Na entrevista sobre o terremoto na Venezuela, Tom Fletcher diz que a coordenação é imperativa. Explique por quê, segundo as palavras dele.

TEXTO FORNECIDO:
::::::

Tragédia na Venezuela

'Cada minuto conta', diz ao Correio chefe de ajuda humanitária da ONU

Tom Fletcher, chefe de ajuda humanitária da Organização das Nações Unidas, elogia socorristas locais e destaca a participação internacional nos esforços de ajuda às vítimas do duplo terremoto de 24 de junho

Em entrevista ao Correio, Tom Fletcher, chefe de ajuda humanitária da Organização das Nações Unidas (ONU), considerou o desafio das equipes de resgate na Venezuela como "brutalmente simples". Ele afirmou que os socorristas precisam manter o número de mortos o mais baixo possível, "dentro do que é humanamente viável". "Cada minuto conta", assegurou, ao classificar a mobilização internacional de salvamento como "extraordinária". 

Quais os principais desafios enfrentados pela comunidade internacional nos esforços humanitários e de resgate na Venezuela?

O primeiro desafio é brutalmente simples: encontrar e resgatar o maior número de sobreviventes que pudermos, o mais rápido que pudermos. Esta é uma zona de terremoto grande e complexa. Há danos imensos a estradas, aeroportos e edifícios. Socorristas locais corajosos estão na linha de frente, mas logo atrás deles está uma mobilização internacional extraordinária: 52 equipes, incluindo 44 times de busca e resgate de vários países, mais de 2.200 socorristas e 140 cães. A coordenação é imperativa para termos as equipes certas, com o equipamento certo, nos lugares certos. Ao mesmo tempo, precisamos pensar sobre a próxima fase: fornecer comida, água, medicamentos, abrigo e apoio psicossocial a uma população em choque. 

O senhor estimou em 50 mil os desaparecidos. Acredita que esse número ainda é credível? 

O número continua sendo aterrorizantemente verossímil. Isso não significa que todas as pessoas estejam sob os escombros, mas revela a dimensão do medo e da angústia que as famílias enfrentam neste momento. Temos 1.430 mortos e mais de 3.360 feridos. Esses números mudarão, e nossa tarefa é manter o total de mortos o mais baixo possível, dentro do que é humanamente viável. Cada minuto conta. As equipes de busca e de resgate conseguem ouvir vozes sob os escombros. Precisamos manter o foco absoluto em salvar vidas e dar resposta às famílias.

::::::

MATERIAL APRESENTADO:
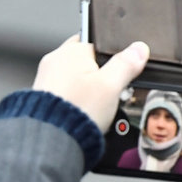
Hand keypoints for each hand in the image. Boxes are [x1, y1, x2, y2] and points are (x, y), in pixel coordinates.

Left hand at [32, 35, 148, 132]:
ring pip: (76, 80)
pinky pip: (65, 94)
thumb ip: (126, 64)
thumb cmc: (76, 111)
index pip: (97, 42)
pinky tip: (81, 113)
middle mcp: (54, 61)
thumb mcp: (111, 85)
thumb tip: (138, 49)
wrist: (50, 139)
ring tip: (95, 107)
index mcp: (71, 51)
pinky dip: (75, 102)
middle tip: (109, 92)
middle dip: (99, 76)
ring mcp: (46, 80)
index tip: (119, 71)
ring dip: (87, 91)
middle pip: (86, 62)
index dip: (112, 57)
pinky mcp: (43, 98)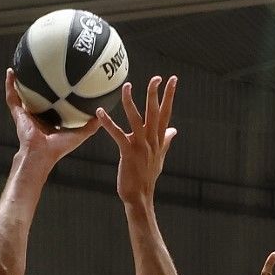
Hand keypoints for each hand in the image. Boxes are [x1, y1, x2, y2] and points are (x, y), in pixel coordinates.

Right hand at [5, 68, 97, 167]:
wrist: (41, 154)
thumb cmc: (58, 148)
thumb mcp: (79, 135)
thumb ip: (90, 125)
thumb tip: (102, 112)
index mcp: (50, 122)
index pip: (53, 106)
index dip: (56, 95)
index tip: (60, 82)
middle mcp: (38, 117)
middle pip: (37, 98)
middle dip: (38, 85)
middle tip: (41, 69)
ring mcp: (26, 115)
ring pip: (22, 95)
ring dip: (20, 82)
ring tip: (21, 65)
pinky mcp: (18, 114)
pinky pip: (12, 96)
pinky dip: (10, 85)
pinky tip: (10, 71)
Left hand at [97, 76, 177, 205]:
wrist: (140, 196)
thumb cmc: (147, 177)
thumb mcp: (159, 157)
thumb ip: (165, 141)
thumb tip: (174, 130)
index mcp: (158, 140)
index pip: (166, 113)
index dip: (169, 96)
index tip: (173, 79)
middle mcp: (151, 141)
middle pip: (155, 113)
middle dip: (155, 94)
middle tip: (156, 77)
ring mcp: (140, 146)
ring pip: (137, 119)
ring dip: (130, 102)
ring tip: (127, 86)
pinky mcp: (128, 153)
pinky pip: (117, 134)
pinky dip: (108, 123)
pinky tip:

::::::

EXERCÍCIO RESOLVIDO:
A coordenação é imperativa porque é o que garante ter as equipes certas, com o equipamento certo, nos lugares certos. Isso pesa ainda mais por se tratar de uma mobilização grande, com 52 equipes, mais de 2.200 socorristas e 140 cães, numa zona de terremoto grande e complexa.